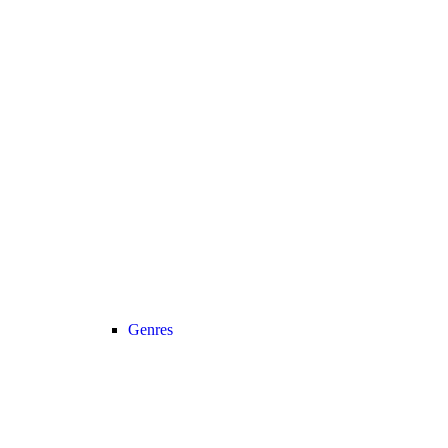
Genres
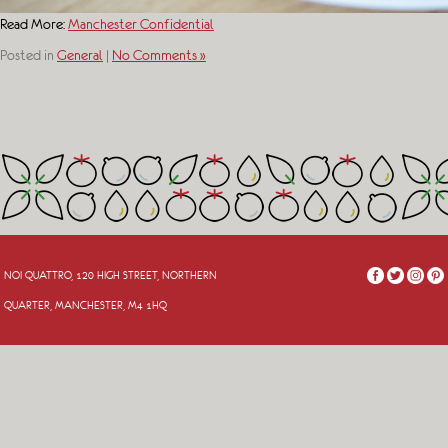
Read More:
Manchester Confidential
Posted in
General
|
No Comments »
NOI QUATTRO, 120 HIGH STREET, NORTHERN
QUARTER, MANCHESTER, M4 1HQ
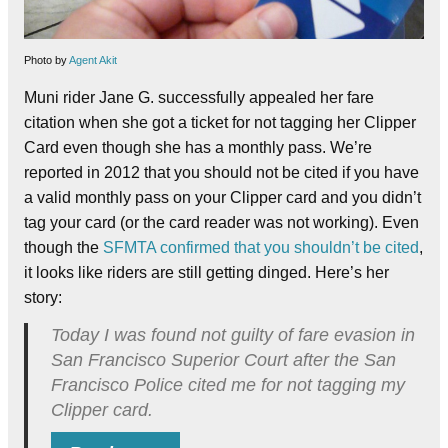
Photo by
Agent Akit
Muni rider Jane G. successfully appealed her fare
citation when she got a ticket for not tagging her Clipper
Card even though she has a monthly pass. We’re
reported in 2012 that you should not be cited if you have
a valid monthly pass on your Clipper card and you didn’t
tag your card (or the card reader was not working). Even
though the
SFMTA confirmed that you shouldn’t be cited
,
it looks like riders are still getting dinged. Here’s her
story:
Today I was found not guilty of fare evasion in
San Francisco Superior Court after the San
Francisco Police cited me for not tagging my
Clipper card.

-=-=-=-=-

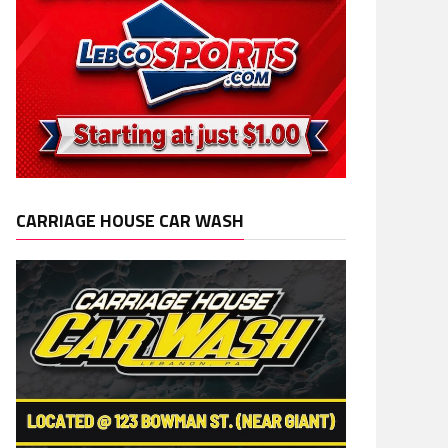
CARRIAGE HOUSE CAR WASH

-=-=-=-=-

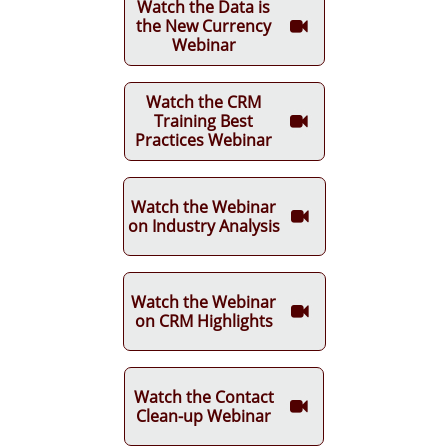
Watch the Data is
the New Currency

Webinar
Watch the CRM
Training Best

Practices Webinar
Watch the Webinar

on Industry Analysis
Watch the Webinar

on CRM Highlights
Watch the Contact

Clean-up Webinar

-=-=-=-=-

▶ _Assigned task_
State how many lines of the listing hold the string "Watch", and add nothing else.

▶ _Result of the task_
5